“Fancy!” she said, in her low, pleasant drawl. “Just fancy! had I not chanced to be known to you, and a customer of the store, I might have been marched up to the superintendent’s office myself. It really is a wonderfully good situation for a film—a real moving picture scene made to order.”
THE RUNAWAYS AGAIN
Nan was ordinarily brave enough. But the disgrace of this scene—in which the fashionably attired woman merely saw the dramatic possibilities—well nigh broke the girl’s spirit. If she moved from this place she feared the whispering people would follow her; if she remained, they would remain to gape and wonder.
The troubled girl glanced hurriedly around. Was there no escape? Suppose her chum and Mrs. Mason and Grace should appear, searching for her?
The floodgates of her tears were all but raised when the placid woman who had caused all the trouble turned suddenly to her.
“I do owe an apology to you, my dear,” she said. “I see you feel very badly about it. Don’t. It really is not worth thinking of. You evidently have a spiteful enemy in that girl who has run away. But, of course, my dear, such unfounded accusations have no weight in the minds of sensible people.” She seemed quite to have forgotten that hers was the first accusation.

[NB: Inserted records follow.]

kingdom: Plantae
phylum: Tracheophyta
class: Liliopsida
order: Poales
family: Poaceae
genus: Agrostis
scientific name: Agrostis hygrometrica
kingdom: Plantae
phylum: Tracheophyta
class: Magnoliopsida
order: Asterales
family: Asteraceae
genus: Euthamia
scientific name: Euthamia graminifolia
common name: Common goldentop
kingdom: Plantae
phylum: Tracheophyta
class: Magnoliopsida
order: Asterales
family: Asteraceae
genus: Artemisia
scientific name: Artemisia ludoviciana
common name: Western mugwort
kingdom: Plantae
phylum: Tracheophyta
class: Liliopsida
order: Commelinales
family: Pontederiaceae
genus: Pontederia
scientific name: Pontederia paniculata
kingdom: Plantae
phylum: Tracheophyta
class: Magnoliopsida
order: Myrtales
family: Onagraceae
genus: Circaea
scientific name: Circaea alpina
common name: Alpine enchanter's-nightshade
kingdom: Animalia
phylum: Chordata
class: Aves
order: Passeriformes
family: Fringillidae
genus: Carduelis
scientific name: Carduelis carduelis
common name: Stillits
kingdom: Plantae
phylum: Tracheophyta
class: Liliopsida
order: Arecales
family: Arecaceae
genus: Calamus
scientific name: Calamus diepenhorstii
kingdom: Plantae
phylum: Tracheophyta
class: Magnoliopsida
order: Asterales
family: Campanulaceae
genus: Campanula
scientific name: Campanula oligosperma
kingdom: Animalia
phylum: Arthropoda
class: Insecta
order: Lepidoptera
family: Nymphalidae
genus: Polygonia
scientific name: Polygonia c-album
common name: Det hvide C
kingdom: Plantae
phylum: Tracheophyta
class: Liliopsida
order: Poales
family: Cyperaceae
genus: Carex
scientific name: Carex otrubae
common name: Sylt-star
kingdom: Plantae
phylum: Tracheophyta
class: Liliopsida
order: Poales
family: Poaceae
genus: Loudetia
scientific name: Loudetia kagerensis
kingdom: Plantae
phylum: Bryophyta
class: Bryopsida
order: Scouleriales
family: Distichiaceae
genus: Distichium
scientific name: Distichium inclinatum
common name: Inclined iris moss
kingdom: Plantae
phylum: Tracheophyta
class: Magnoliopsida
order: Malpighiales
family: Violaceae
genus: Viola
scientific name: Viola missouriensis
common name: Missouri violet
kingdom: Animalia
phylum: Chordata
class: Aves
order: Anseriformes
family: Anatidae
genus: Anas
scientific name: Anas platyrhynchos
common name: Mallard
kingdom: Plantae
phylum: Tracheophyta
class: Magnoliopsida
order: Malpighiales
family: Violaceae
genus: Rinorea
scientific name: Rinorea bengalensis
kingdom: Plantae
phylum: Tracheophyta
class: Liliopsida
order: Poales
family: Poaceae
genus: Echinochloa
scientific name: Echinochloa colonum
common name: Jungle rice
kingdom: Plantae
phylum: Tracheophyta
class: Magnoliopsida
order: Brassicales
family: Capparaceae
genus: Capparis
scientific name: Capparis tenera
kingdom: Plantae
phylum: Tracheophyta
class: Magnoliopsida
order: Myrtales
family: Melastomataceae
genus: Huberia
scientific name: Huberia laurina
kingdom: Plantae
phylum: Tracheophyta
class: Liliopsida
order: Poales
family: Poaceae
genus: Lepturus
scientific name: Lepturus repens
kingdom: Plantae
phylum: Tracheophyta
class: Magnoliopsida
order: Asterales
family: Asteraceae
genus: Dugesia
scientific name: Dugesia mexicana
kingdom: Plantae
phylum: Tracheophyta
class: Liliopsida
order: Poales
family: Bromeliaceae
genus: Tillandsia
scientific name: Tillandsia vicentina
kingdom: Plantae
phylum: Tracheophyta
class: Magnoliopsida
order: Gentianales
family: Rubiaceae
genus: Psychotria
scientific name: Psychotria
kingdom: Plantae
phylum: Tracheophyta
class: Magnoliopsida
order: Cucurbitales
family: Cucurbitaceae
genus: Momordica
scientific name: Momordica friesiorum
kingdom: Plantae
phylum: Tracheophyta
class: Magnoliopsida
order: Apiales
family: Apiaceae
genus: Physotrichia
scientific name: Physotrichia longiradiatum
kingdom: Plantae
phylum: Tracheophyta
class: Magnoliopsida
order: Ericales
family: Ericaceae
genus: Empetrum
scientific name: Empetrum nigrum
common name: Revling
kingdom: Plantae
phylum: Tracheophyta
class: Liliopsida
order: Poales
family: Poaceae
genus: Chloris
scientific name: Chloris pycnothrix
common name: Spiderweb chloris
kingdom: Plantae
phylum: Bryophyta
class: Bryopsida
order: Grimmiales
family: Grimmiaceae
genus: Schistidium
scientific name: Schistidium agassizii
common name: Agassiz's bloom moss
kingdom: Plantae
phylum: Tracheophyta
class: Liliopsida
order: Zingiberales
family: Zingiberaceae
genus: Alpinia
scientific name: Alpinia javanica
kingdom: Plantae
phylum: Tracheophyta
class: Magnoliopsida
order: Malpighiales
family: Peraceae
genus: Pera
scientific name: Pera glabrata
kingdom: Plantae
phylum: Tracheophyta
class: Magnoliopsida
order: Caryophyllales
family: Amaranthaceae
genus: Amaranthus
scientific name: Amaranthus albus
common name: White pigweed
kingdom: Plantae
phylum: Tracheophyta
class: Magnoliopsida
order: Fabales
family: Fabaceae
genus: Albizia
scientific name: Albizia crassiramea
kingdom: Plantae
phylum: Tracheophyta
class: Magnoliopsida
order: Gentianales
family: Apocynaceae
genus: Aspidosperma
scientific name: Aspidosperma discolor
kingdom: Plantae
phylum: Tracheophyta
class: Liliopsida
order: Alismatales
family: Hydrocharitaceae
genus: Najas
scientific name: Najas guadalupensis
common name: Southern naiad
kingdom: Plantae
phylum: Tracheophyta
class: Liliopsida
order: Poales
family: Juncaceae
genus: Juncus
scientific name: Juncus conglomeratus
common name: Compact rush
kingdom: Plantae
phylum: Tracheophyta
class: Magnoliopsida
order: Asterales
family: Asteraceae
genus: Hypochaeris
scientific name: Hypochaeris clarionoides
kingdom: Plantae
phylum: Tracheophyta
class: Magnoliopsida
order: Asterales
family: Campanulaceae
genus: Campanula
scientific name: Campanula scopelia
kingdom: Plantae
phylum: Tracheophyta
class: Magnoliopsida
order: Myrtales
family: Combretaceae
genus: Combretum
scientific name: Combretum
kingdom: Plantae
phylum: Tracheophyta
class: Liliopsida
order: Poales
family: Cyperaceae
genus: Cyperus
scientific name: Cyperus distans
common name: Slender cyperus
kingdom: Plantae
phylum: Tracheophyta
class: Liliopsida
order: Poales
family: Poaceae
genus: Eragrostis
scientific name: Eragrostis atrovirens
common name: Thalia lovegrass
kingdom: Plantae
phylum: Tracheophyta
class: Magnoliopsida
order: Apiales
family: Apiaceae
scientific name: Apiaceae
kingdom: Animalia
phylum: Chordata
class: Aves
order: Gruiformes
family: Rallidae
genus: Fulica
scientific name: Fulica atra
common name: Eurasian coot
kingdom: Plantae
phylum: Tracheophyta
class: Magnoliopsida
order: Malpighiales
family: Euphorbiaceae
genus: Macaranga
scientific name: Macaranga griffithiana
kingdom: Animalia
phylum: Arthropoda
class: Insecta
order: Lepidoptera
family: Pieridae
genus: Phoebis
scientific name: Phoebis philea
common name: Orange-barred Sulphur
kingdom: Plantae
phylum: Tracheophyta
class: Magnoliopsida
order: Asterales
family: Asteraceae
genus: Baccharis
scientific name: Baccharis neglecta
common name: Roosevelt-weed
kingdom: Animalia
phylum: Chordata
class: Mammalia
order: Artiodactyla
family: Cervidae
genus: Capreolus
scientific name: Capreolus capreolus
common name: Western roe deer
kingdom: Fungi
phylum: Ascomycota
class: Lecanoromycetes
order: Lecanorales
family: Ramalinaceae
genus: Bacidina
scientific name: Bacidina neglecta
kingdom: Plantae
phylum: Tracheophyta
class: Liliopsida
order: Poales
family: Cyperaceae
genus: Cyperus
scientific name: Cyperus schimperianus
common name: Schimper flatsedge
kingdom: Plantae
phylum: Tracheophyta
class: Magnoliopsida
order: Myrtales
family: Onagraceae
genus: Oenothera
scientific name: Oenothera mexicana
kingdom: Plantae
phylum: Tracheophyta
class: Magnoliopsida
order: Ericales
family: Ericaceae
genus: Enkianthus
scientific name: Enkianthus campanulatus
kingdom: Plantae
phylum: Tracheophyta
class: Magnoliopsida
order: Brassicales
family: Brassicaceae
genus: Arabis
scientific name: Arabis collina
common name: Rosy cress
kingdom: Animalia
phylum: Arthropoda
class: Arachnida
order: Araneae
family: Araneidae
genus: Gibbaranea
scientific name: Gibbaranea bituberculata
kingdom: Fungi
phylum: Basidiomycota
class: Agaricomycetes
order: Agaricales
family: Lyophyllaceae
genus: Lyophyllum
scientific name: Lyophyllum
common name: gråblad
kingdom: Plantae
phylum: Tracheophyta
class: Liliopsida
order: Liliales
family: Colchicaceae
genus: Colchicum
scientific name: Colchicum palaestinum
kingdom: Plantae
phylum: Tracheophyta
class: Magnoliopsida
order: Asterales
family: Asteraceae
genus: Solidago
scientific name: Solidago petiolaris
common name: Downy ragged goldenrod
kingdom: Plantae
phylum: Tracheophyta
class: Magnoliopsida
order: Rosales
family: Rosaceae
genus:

She glanced about disdainfully upon the group of whispering women and girls. Some of them quite evidently recognized her. How could they help it, when her features were so frequently pictured on the screen? But Nan had not identified this woman with the great actress-director, whose films were being talked of from ocean to ocean.
“Come, my dear,” she said. “We can find a quieter place to talk, I know. And I do wish to know you better.”
Whether it were unwise or not, Nan Sherwood found it impossible to refuse the request of so beautiful a woman. Nan immediately fell under the charm of her beauty and her voice. She went with her dumbly and forgot the unpleasant people who stood about and stared. The lovely woman’s light hand upon her arm, too, took away the memory of the detective’s stern grasp.
The actress led her to the nearest elevator where a coin slipped into the palm of the elevator man caused him to shoot them up to another floor without delay. In this way all the curious ones lost trace of Nan and her new friend. In a few moments they were sitting in one of the tea-rooms where a white-aproned maid served them with tea and sweets at Madam’s command.
“That is what you need, my dear,” said Nan’s host. “Our unfailing nerve-reviver and satisfier—tea. What would our sex do without it? And how do we manage to keep our complexions as we do, and still imbibe hogsheads of tea?”
She laughed and pinched Nan’s cheek. “You have a splendid complexion yourself, child. And there’s quite some film-charm in your features, I can see. Of course, you have never posed?”